According to internal agreements, the centrist Lapid, who heads the party with the most deputies in the coalition, will become acting prime minister until a new Cabinet is formed, which may take more than six months. The Executive is now supported by eight parties that range from the ultranationalist right to the pacifist left, passing through an Islamist Arab formation.
His attempt to extend the validity of the “provisional” legislation that extends since 1967 the Israeli civil rights to the nearly 450,000 settlers settled in occupied territory failed this month in the Knesset, which anticipated an imminent rupture. Two deputies from the majority opposed it and another four of its parliamentarians were absent from the Chamber, aggravating the decomposition of the coalition.
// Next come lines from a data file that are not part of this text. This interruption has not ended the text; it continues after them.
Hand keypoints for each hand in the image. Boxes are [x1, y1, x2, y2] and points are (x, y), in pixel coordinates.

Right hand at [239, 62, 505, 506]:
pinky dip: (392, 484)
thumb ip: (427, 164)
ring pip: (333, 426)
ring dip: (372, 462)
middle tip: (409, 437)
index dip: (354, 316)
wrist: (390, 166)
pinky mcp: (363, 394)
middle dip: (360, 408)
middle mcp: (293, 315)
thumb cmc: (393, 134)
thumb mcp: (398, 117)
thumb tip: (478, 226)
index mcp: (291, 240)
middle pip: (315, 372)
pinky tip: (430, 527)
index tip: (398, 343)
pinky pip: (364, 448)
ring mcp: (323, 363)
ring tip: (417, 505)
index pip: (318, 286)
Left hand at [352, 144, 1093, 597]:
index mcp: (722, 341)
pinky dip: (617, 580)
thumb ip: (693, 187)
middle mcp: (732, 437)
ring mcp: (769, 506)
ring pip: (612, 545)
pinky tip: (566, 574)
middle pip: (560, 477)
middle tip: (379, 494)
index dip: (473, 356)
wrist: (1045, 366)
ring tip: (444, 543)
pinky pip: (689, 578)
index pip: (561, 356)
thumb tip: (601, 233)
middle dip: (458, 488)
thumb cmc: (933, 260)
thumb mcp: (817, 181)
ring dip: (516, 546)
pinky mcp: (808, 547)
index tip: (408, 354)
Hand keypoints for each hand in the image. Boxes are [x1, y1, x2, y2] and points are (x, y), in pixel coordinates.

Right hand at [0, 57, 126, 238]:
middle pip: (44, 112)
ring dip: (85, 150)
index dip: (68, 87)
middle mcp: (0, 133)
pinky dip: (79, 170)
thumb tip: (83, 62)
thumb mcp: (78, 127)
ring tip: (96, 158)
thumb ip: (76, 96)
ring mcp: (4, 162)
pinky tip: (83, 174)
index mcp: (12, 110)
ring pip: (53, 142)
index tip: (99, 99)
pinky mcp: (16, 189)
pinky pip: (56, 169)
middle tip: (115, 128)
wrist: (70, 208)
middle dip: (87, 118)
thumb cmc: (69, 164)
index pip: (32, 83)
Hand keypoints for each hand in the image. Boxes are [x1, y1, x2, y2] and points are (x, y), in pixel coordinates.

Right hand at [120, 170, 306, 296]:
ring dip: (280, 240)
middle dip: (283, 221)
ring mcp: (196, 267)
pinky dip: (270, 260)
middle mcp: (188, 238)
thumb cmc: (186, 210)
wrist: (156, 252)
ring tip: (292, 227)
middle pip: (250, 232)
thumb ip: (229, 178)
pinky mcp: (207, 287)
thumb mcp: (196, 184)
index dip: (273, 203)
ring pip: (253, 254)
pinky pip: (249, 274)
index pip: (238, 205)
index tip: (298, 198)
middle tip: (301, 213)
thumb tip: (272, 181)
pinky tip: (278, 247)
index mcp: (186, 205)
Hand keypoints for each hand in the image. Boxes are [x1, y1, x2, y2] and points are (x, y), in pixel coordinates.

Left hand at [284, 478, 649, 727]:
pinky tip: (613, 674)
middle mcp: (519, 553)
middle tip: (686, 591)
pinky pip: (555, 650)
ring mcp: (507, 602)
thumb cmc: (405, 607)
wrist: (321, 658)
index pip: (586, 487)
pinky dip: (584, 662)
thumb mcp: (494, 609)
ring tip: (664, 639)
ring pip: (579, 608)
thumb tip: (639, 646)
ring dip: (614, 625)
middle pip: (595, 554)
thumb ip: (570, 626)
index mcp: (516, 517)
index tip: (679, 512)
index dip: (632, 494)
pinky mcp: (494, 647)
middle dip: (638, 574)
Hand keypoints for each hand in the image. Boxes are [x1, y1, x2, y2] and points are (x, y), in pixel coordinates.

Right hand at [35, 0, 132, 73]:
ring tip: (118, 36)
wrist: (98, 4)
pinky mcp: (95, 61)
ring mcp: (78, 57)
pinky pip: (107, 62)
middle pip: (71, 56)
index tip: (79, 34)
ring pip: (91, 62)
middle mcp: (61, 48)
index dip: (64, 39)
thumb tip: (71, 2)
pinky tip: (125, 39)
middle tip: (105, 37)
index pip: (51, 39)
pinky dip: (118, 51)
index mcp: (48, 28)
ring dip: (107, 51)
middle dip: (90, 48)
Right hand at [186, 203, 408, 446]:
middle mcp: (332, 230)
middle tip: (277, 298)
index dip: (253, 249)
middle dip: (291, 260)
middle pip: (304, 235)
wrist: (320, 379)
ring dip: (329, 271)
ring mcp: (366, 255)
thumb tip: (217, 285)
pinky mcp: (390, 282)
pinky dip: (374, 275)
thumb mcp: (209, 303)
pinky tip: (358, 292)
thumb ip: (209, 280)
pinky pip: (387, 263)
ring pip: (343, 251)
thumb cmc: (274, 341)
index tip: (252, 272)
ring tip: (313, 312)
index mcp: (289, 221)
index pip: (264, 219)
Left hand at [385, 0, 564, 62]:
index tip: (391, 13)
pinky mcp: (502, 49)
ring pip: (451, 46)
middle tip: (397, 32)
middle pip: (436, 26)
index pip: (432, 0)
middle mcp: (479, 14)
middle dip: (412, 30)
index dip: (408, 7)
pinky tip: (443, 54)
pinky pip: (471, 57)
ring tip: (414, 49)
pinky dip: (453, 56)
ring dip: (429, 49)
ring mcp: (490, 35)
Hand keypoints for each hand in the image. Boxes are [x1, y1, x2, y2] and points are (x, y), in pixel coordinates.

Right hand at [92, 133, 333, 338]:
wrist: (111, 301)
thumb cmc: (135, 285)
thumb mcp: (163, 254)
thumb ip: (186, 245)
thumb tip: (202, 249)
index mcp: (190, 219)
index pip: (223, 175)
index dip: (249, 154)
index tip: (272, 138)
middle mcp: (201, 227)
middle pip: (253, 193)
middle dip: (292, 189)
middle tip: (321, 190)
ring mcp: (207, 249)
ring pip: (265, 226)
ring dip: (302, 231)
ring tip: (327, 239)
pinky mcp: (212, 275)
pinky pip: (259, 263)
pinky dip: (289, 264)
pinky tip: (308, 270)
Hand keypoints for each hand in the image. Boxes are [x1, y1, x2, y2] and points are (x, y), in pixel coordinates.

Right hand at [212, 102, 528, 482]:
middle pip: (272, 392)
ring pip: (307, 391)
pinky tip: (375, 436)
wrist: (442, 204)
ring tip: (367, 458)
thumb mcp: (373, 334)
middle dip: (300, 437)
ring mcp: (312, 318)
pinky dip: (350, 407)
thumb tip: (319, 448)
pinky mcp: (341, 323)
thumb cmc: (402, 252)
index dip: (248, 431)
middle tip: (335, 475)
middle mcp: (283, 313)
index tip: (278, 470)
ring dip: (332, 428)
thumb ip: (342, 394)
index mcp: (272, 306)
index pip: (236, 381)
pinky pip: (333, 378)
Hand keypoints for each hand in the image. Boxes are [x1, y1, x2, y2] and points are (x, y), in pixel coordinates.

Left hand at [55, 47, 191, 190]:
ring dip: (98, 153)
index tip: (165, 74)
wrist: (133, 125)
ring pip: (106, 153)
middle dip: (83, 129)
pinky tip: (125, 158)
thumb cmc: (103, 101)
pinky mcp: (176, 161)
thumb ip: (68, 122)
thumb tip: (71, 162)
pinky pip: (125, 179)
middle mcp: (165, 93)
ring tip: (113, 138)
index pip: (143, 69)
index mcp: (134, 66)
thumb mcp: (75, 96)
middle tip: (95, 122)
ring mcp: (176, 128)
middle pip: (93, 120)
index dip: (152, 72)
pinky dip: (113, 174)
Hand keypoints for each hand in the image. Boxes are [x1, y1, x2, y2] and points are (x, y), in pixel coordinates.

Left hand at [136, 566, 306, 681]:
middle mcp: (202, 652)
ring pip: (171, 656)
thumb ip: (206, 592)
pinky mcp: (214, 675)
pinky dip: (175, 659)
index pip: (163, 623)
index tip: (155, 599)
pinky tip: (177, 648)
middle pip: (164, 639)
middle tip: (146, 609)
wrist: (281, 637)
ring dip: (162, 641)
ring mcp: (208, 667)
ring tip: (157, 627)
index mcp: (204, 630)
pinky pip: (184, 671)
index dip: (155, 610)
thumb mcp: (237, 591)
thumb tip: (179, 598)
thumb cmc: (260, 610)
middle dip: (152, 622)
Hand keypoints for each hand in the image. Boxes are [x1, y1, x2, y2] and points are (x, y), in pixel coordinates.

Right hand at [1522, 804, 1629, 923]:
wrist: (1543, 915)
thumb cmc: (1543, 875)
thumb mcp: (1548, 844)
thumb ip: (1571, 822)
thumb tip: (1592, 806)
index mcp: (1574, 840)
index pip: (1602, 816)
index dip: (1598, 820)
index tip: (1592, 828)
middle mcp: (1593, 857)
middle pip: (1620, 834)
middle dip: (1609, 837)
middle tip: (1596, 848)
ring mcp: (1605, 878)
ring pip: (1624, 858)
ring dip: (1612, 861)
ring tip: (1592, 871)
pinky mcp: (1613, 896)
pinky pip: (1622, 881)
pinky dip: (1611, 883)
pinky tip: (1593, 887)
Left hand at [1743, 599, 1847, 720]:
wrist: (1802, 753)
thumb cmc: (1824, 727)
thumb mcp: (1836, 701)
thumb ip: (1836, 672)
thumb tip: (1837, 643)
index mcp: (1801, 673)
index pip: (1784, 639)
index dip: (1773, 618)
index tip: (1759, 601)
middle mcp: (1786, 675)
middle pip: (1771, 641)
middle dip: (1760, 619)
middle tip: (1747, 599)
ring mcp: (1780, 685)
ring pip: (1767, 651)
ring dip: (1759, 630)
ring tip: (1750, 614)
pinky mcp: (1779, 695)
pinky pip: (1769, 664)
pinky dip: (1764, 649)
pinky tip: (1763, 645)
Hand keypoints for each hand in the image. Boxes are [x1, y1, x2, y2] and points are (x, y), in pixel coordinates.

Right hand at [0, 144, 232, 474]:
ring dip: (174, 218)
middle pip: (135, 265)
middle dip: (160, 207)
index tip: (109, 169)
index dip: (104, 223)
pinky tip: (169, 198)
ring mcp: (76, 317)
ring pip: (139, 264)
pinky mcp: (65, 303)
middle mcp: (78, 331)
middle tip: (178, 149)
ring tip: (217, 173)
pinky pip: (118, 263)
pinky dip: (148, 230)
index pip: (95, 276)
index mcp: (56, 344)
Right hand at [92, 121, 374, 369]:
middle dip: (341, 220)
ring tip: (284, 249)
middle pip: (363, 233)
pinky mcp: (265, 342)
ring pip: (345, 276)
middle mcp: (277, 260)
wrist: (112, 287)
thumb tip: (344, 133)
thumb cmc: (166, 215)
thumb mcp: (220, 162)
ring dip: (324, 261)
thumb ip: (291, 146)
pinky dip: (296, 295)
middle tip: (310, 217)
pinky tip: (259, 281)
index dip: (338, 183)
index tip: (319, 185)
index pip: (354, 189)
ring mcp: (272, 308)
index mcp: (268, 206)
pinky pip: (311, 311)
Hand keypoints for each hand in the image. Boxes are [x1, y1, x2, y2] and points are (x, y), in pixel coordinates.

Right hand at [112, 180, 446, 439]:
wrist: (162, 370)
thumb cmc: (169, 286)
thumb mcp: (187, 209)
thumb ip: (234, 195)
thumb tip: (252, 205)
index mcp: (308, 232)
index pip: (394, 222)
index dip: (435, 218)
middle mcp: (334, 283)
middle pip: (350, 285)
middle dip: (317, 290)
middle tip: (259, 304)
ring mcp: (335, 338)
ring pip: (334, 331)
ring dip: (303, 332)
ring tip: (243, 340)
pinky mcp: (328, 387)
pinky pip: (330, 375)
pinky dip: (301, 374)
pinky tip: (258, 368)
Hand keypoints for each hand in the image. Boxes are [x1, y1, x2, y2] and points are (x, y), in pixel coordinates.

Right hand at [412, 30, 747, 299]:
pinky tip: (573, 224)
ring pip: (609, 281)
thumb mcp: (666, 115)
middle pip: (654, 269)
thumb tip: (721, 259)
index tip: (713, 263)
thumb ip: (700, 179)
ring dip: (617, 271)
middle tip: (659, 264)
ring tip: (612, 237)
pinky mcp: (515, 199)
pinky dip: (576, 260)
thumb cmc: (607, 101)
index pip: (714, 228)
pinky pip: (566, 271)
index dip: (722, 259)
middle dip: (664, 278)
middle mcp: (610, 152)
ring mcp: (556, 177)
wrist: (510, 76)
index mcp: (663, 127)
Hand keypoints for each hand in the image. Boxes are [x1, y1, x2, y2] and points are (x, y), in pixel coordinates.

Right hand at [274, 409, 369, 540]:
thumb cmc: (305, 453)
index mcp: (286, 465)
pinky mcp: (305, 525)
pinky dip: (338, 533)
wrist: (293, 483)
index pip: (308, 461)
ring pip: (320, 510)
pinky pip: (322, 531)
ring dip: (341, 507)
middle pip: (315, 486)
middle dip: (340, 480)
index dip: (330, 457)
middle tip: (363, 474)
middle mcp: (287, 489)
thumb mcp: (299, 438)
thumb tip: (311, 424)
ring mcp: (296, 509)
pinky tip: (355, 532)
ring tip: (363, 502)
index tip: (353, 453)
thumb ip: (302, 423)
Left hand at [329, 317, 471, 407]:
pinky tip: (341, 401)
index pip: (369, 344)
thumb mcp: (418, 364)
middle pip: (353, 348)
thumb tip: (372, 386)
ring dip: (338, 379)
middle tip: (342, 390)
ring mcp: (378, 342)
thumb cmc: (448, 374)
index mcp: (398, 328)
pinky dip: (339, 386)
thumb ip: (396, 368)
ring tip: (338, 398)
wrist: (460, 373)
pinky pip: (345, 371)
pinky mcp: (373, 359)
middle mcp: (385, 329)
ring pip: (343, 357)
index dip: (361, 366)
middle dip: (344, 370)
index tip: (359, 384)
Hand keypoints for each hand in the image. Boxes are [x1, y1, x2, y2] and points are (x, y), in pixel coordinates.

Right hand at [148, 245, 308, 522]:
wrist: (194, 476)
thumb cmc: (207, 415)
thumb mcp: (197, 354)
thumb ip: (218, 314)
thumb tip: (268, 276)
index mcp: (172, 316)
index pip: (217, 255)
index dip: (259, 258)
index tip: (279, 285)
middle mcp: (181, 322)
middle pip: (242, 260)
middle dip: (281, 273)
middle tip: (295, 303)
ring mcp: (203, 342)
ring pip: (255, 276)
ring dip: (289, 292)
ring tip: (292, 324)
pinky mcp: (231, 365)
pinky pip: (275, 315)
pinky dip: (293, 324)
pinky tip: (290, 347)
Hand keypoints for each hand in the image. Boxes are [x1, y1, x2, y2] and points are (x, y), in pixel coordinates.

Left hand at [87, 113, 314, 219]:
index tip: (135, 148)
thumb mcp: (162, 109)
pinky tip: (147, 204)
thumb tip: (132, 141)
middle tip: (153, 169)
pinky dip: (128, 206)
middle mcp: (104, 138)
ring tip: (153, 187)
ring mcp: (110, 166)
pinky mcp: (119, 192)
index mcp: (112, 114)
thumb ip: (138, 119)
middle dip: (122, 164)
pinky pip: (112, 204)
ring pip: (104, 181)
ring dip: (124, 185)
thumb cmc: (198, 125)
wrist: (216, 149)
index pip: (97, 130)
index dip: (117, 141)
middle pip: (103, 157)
After a start to the mandate with successes such as controlling the pandemic, the booming economy and the diplomatic thaw with Islamic countries, the fragility of the coalition was made clear this spring during clashes between Palestinian protesters and police in Jerusalem in the month of Ramadan. The authorization of the march of tens of thousands of Jewish radicals through the Muslim quarter of the Old City highlighted the internal dissensions in the Government. To avoid disagreements, the eight coalition partners decided to park everything related to the Palestinian question, but the reality of the daily tension generated by the occupation ended up coming to the fore.